Oxalide a publié des informations sur les causes ayant conduit à l'indisponibilité plusieurs sites de presse français la semaine dernière. La piste de l'attaque DDOS est définitivement écartée. C'est en fait un incident survenu dans le cœur de réseau qui a déclenché ensuite une réaction en chaîne sur toute l'infrastructure.

La semaine dernière, les sites de nombreux médias français sont devenus subitement indisponibles une bonne partie de la matinée du vendredi 16 janvier, tous victimes d'un même incident informatique chez le prestataire Oxalide. 20 Minutes, L'Étudiant, L'Express, Le Parisien, Marianne, Mediapart, Radio France, Slate et Vogue sont quelques-uns des titres de presse qui ont été touchés.

Du fait des terribles évènements qui ont lieu au cours du mois de janvier, dont le point d'orgue a été la tuerie qui a décimé la rédaction de Charlie Hebdo, l'hypothèse d'une opération de piratage informatique pour protester contre les caricatures de Mahomet a été évoquée un temps, avant d'être écartée. Très vite, il est apparu que l'incident survenu sur l'infrastructure d'Oxalide était de nature technique.

Dans une première mise à jour publiée le jour-même, Oxalide a expliqué, une fois le service rétabli, que la panne s'est produite sur le cœur de réseau sur l’ensemble de ses trois centres de données.
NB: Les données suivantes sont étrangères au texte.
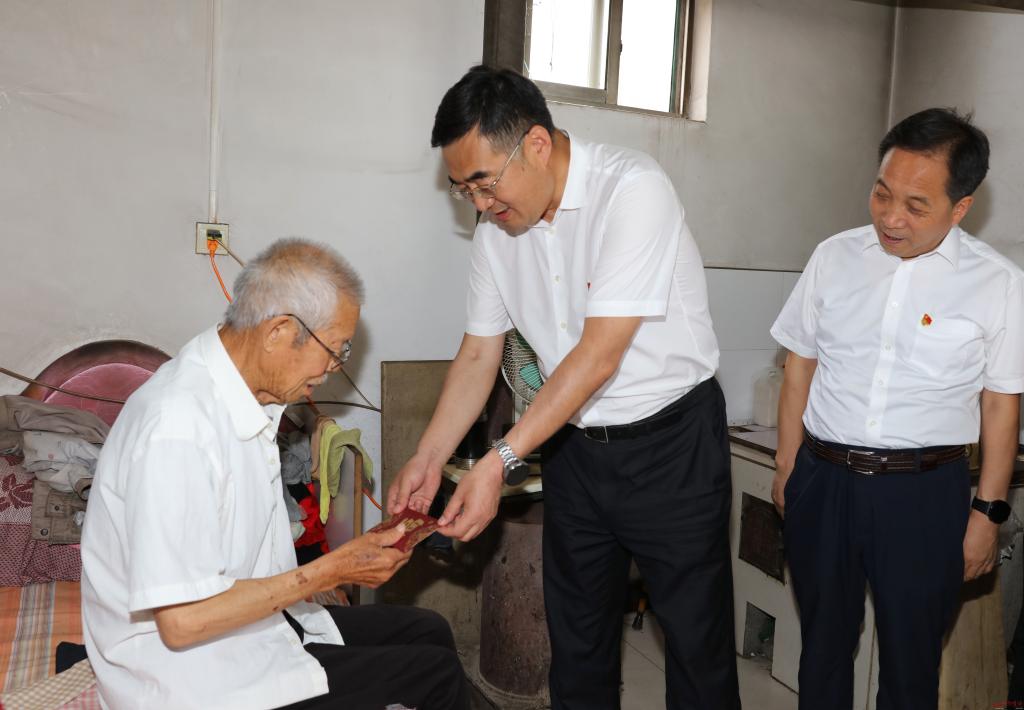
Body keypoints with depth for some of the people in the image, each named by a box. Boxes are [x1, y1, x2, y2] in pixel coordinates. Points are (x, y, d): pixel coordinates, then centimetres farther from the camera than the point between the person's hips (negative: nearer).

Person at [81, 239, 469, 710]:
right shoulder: (178, 431, -28)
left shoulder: (250, 398, 2)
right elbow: (183, 620, -26)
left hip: (250, 617, 9)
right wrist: (332, 571, -21)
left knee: (429, 633, 10)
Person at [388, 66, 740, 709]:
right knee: (576, 640, 17)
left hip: (671, 443, -5)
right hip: (573, 443, 6)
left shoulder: (633, 190, -22)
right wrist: (428, 459, -5)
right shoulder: (496, 226, 0)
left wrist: (502, 461, -27)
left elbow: (599, 355, -26)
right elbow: (479, 353, 4)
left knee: (699, 640, 7)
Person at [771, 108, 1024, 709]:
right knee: (823, 645, 18)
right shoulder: (834, 258, 1)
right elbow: (800, 365, 6)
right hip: (822, 479, 2)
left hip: (924, 492, -2)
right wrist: (787, 469, 6)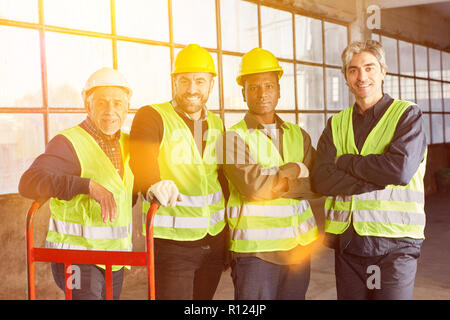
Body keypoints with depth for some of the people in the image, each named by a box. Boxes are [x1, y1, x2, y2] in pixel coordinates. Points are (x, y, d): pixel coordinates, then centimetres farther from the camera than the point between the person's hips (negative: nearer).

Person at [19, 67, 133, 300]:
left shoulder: (126, 144, 9)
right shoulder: (68, 143, -14)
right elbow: (29, 183, -30)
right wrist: (88, 186, -40)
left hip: (114, 261, 7)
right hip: (76, 256, -7)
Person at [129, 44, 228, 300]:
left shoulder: (217, 124, 12)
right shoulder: (151, 116, -6)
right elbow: (141, 160, -23)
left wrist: (230, 231, 20)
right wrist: (154, 184, -45)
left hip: (215, 240, 6)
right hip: (172, 242, -5)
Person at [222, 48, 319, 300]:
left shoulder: (298, 135, 13)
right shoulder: (235, 137, -3)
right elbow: (253, 187, -18)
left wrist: (277, 183, -13)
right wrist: (294, 169, -5)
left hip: (299, 245, 5)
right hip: (255, 248, -4)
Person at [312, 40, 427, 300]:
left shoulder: (407, 114, 0)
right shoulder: (337, 124, 10)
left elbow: (401, 168, -17)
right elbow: (322, 180, -3)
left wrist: (346, 161, -6)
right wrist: (379, 177, -13)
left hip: (395, 241, -3)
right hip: (346, 239, 4)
De fait, l'enquête a permis de balayer la piste d'une attaque par déni de service (DDOS).

TEMPÊTE DE BROADCAST

Ce mercredi, l'hébergeur a mis en ligne un rapport plus complet expliquant l'origine de l'incident. Dans celui-ci, il est expliqué que "les routeurs du cœur de réseaux se sont comportés anormalement suite à une opération de routine au sein de notre infrastructure".

"La connexion d’un élément actif sur notre réseau interne d’administration dédié à la gestion des routeurs uniquement a provoqué une réaction en chaîne de type 'broadcast storm', qui a déclenché le mécanisme de protection de tous les nœuds".

Cette tempête de broadcast est, selon les explications de Wikipédia, une panne réseau au cours de laquelle les messages transmis en diffusion donnent lieu à une réponse des hôtes sur le même domaine de diffusion. Les messages n'ayant pas de durée de vie, ils peuvent tourner indéfiniment.

Ces nœuds "constituent notre colonne vertébrale composée de 4 nœuds ultra-fiables répartis sur 3 sites. Cette colonne est interconnectée via une dizaine de liens à plusieurs opérateurs professionnels et FAI. La déconnexion de tous ces liens, y compris ceux de secours, a coupé nos clients d’Internet".